(Records for the task Opens)

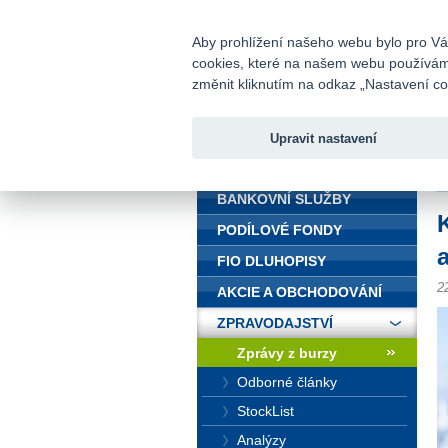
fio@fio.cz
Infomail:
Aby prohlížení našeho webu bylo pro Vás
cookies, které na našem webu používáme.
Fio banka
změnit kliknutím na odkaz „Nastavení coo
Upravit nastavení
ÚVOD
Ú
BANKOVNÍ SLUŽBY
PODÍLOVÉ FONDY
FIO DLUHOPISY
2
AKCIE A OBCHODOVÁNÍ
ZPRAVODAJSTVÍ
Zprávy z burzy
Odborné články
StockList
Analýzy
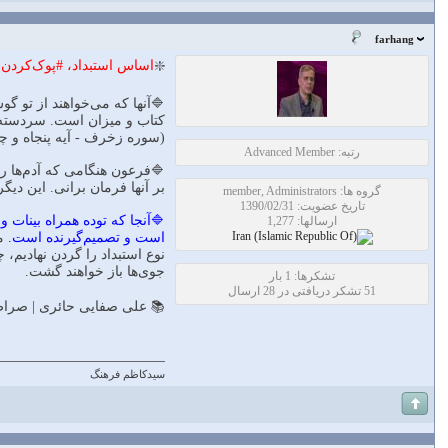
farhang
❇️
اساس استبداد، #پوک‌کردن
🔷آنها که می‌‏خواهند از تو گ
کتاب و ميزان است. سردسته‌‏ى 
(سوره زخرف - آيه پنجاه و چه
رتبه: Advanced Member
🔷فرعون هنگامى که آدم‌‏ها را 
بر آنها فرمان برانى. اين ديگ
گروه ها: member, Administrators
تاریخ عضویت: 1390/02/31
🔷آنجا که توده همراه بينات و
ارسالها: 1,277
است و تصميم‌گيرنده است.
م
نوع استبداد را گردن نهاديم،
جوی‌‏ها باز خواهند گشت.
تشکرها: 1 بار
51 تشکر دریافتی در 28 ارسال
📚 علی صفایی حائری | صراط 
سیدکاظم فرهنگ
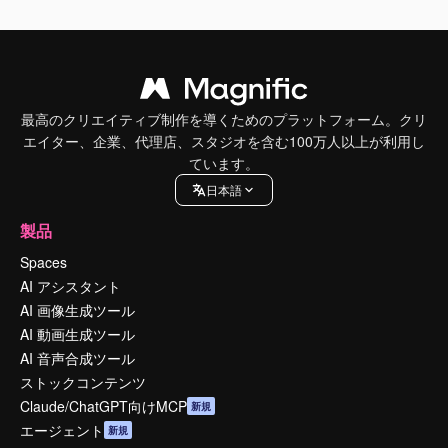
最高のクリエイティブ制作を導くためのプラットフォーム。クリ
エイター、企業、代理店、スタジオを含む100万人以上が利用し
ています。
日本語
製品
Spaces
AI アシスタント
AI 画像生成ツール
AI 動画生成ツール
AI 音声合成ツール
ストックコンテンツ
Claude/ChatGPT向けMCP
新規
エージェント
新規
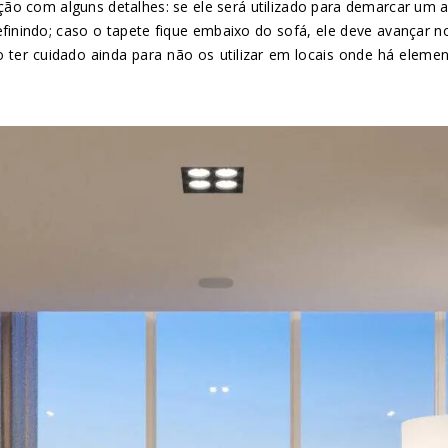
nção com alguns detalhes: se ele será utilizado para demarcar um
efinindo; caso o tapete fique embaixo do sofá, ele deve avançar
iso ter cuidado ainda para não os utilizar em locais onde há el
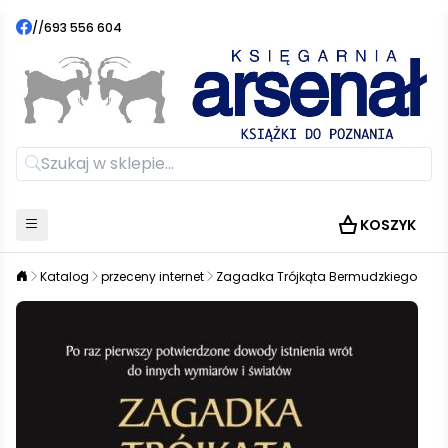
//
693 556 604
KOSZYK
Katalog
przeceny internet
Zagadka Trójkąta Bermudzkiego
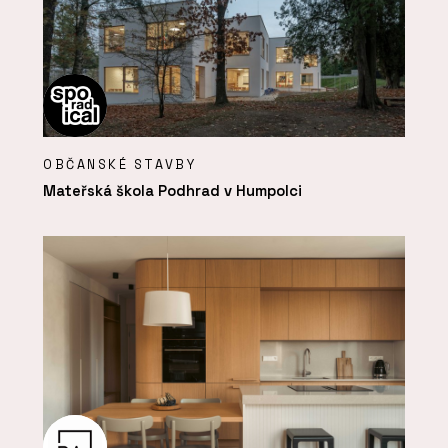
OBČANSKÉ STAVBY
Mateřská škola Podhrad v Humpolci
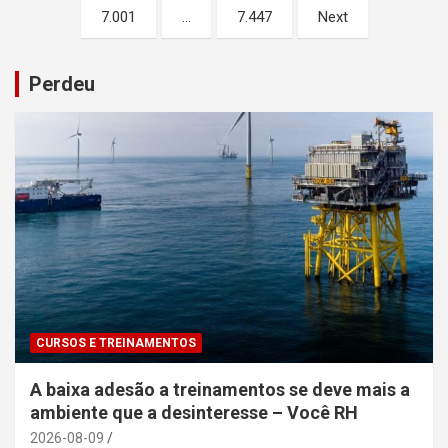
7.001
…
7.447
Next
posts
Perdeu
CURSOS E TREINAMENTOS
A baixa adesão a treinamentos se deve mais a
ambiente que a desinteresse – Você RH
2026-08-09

(Records for the task Closes)

Where a line contains "最高のクリエイティブ制作を導くためのプラットフォーム。クリ", begin there and set down exactly each line through the end of the data above, omitting any pictures.

最高のクリエイティブ制作を導くためのプラットフォーム。クリ
エイター、企業、代理店、スタジオを含む100万人以上が利用し
ています。
日本語
製品
Spaces
AI アシスタント
AI 画像生成ツール
AI 動画生成ツール
AI 音声合成ツール
ストックコンテンツ
Claude/ChatGPT向けMCP
新規
エージェント
新規
nção com alguns detalhes: se ele será utilizado para demarcar um
efinindo; caso o tapete fique embaixo do sofá, ele deve avançar
iso ter cuidado ainda para não os utilizar em locais onde há el
//
693 556 604
KOSZYK
Katalog
przeceny internet
Zagadka Trójkąta Bermudzkiego
OBČANSKÉ STAVBY
Mateřská škola Podhrad v Humpolci
7.001
…
7.447
Next
posts
Perdeu
CURSOS E TREINAMENTOS
A baixa adesão a treinamentos se deve mais a
ambiente que a desinteresse – Você RH
2026-08-09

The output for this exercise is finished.